Exercise prompt:
Quote the passage from the conference talk page below, starting at the words "For context, let" and ending after the words "billions of points.".

Excerpt to read:
=-=-=

Bridging the Gap Between Data and Insight Using Open-Source Tools (ODSC Boston 2015)

•Download as PPTX, PDF•

1 like•811 views

These are the slides for a talk I gave at the 2015 Open Data Science Conference in Boston, Massachusetts. You can check out the interactive map here: http://bit.ly/arcolano-odsc2015-mapbox You can get the Jupyter notebook here: http://bit.ly/arcolano-odsc2015-jupyter ABSTRACT Despite the proliferation of open-source tools for analysis (such as Python and R) and those used for visualization (such as Javascript / D3), there often exist significant gaps between these areas, and those of us trying to navigate the complete arc from data to insight can encounter many obstacles along the way. Fortunately, in recent years there have been many efforts to fill these needs, and today distilling a meaningful visualization from raw data is faster and easier than ever before. In this talk we will use will use examples in geospatial analysis and visualization to illustrate how to open-source tools can work together. Using examples from the RunKeeper mobile app we will show how we currently use these tools to understand better our customers and their data, and to communicate with our colleagues, external partners, and the data community at large.

Bridging the Gap Between Data and Insight Using Open-Source Tools (ODSC Boston 2015)

More Related Content

Editor's Notes

My name is Nick Arcolano and I'm a data scientist at RunKeeper. I'd like to talk today about how I've been using open source tools in my day-to-day work at RunKeeper to help shorten the time it takes to get from data to insight. I should note that I'm usually a PowerPoint guy, but in the spirit of this open-source conference, I generated this talk directly from a Jupyter notebook. Ironically, when I saw how spotty the wifi was yesterday I became skeptical than any of my embedded content would load, so I tried to convert the talk to a PDF, but then it wouldn’t render properly, so in the end I finally gave up and last night I just put a bunch of screenshots back into a PowerPoint presentation.
For context, let me give you some brief background on RunKeeper and what we do.
More than 40 million people have downloaded RunKeeper, and as you'd expect, these users have generated a lot of data. One of the user interactions we care most about is when someone records a fitness activity. More than 500 million of these have been recorded by our users, and the majority of them have an associated GPS track. So, we have a huge collection of user-generated GPS data, consisting of hundreds of billions of points.

=-=-=

Dataset entries:
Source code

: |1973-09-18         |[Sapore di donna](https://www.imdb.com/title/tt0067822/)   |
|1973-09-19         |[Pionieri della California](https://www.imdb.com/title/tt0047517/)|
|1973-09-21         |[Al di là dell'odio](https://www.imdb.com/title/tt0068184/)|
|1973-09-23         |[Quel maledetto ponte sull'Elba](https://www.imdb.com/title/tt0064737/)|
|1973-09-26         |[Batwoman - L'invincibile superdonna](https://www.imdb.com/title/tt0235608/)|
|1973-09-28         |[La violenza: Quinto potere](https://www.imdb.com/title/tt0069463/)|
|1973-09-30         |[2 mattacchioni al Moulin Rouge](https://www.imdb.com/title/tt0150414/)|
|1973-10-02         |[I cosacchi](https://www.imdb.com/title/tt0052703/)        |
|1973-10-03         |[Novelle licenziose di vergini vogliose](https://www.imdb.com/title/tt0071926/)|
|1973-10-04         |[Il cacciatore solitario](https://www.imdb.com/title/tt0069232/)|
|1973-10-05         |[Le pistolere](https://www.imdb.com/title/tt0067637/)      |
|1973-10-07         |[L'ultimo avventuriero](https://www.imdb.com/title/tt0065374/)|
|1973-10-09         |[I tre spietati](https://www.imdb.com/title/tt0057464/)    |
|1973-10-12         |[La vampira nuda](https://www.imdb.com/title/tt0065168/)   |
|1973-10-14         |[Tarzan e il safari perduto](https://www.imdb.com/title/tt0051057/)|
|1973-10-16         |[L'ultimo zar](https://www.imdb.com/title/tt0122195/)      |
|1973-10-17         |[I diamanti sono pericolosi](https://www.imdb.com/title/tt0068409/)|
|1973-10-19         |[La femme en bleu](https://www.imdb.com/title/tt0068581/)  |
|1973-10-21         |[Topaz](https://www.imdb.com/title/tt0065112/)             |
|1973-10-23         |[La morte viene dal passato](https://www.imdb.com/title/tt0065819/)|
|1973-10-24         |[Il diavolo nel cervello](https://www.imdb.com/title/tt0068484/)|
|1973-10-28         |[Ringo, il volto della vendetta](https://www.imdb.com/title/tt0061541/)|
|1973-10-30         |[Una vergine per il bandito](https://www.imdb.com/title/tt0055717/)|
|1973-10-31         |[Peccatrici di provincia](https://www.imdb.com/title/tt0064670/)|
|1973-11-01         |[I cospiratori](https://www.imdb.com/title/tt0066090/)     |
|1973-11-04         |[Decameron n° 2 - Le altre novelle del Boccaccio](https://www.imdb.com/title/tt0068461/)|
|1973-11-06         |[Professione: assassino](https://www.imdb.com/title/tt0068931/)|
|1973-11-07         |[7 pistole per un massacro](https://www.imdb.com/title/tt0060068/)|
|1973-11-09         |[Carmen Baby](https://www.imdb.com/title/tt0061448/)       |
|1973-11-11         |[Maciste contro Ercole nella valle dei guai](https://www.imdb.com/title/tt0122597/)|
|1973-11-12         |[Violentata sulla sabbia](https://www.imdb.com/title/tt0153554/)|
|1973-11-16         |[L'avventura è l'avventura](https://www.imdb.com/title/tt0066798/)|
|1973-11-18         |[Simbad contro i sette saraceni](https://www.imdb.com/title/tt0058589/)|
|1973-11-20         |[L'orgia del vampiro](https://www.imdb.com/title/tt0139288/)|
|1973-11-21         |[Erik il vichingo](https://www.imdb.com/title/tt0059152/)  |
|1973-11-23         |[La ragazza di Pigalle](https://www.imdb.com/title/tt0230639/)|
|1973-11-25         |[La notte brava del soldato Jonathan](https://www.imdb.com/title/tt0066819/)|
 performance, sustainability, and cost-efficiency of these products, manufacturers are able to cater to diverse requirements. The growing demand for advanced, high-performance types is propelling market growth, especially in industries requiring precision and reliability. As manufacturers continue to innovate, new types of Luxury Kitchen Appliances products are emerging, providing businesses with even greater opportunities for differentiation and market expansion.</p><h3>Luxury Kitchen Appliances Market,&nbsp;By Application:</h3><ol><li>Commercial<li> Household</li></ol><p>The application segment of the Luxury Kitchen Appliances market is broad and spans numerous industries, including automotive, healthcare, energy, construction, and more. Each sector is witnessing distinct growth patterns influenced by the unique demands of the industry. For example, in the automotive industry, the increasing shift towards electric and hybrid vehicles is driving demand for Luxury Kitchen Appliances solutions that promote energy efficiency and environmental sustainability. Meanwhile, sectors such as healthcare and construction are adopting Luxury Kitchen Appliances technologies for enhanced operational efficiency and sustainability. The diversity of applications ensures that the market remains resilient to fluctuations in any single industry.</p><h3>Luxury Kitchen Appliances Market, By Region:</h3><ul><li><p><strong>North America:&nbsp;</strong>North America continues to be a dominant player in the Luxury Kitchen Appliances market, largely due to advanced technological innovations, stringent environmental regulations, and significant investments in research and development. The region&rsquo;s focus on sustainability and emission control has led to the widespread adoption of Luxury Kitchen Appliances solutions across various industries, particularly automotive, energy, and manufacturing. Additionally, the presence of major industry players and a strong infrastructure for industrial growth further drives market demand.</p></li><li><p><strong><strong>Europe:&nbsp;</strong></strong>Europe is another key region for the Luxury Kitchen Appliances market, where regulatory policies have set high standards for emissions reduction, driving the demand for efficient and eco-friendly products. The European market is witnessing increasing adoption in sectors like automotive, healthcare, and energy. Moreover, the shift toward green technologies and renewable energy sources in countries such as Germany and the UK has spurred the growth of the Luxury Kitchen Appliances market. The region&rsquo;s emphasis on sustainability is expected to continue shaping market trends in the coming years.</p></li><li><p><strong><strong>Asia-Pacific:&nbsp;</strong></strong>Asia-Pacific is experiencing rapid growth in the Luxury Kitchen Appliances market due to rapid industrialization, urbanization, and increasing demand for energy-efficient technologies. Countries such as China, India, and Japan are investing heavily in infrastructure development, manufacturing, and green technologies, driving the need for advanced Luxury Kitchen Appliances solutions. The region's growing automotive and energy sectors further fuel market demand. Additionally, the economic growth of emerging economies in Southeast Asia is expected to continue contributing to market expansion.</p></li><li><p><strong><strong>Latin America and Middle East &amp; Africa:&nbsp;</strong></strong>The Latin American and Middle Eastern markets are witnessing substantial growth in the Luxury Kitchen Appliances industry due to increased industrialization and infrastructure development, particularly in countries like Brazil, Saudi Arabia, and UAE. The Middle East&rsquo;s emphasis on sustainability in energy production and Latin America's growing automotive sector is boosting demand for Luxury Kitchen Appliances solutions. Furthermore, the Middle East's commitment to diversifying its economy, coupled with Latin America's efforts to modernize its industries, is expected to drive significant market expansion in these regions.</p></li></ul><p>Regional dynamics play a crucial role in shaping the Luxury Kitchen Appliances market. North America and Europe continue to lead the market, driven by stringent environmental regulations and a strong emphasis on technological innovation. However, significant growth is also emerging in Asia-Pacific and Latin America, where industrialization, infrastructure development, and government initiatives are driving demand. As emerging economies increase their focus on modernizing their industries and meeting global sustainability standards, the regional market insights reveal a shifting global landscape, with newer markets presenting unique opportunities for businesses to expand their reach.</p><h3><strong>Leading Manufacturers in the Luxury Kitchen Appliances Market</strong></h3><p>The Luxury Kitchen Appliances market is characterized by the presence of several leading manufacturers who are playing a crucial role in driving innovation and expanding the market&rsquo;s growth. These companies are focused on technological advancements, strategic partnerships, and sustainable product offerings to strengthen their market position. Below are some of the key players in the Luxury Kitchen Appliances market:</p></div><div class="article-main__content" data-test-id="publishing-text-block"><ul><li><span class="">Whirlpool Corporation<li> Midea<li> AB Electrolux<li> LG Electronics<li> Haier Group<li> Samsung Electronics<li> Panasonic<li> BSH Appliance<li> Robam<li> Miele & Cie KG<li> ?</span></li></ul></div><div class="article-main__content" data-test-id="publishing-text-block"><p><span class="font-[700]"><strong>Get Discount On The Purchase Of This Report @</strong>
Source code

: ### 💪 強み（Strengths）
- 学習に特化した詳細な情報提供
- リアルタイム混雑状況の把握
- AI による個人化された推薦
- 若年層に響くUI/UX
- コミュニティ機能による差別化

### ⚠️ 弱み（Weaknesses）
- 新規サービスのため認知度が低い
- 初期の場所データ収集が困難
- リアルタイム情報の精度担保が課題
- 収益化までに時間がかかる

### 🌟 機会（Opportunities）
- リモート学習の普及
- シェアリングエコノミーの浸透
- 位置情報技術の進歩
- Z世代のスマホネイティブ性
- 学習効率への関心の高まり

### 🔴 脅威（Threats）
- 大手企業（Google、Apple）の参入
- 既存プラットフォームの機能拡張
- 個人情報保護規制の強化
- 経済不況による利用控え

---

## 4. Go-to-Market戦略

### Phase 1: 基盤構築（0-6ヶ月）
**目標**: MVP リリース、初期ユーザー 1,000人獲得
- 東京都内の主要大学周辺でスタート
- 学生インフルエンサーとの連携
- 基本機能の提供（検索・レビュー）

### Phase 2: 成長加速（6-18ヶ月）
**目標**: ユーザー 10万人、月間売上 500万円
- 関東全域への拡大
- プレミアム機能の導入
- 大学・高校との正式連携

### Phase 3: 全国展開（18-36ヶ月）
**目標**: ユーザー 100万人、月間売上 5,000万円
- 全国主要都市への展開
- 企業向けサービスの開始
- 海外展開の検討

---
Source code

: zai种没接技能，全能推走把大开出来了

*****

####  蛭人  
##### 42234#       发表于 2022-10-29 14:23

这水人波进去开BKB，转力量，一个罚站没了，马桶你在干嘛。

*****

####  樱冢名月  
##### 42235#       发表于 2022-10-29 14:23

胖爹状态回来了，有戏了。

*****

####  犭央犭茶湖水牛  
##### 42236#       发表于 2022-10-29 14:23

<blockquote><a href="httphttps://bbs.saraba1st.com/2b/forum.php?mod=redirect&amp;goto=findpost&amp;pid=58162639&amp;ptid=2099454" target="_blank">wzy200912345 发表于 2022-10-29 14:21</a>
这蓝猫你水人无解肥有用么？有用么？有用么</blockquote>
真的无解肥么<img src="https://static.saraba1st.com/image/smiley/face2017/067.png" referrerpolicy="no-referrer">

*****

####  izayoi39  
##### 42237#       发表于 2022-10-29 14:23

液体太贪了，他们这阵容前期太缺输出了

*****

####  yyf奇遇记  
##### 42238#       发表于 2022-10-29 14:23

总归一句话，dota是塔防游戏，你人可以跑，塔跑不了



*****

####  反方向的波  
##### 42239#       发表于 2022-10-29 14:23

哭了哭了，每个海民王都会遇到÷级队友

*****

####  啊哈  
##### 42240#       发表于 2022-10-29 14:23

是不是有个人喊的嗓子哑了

=-=-=

Solution below:
For context, let me give you some brief background on RunKeeper and what we do.
More than 40 million people have downloaded RunKeeper, and as you'd expect, these users have generated a lot of data. One of the user interactions we care most about is when someone records a fitness activity. More than 500 million of these have been recorded by our users, and the majority of them have an associated GPS track. So, we have a huge collection of user-generated GPS data, consisting of hundreds of billions of points.